Labour Minister Shibu Baby John will on Monday meet representatives of 11 trade unions, who will speak for drivers and helpers in around 1,000 container lorries that service the port of Kochi and the International Container Transshipment Terminal, after an eight-day strike brought cargo movement to and from the port and container terminal facility to a standstill.
The minister is scheduled to meet the trade union leaders during the break between Assembly sessions in the State capital.
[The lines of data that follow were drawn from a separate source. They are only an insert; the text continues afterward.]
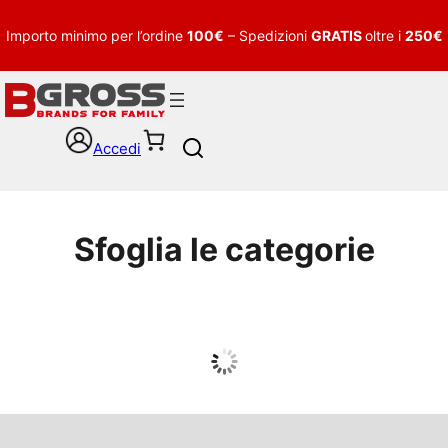
Importo minimo per l’ordine
100€
– Spedizioni
GRATIS
oltre i
250€
Accedi
S
e
a
r
c
Sfoglia le categorie
h
UOMO
Guarda tutto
The lorry drivers and workers are asking for higher wages, better working conditions and basic amenities outside the International Container Transshipment Terminal premises on Vallarpadam island.
Convenor of Trade Union Coordination Committee Charles George alleged that container lorry owners had gone back on an initial agreement to pay 11 per cent of trailer rental to the driver and 5.5 per cent to the helper, a charge contested by trailer lorry owners, represented by Cochin Container Carrier Owners’ Welfare Association.
However, an office-bearer of the association told The Hindu the trailer owners had only questioned the trade unions’ demand for a percentage of the rentals instead of an increase on the present wages drawn by the drivers and helpers.
During all these years “we have given hike in pay based on the wages drawn by the lorry drivers and cleaners”, he said. It is not right now for the workers to demand a percentage of the rental charges as their pay. This will mean that the payment will go up as payments move up in keeping with the hike in diesel prices and surcharges there on, the spokesman added.
Two rounds of discussions, one with the district collector and another in the presence of labour department officials in the State capital last week failed to reach a solution. Mr. George criticised the Cochin Port Trust management and the government for what he alleged was irresponsibility on their part in not settling the strike at the earliest.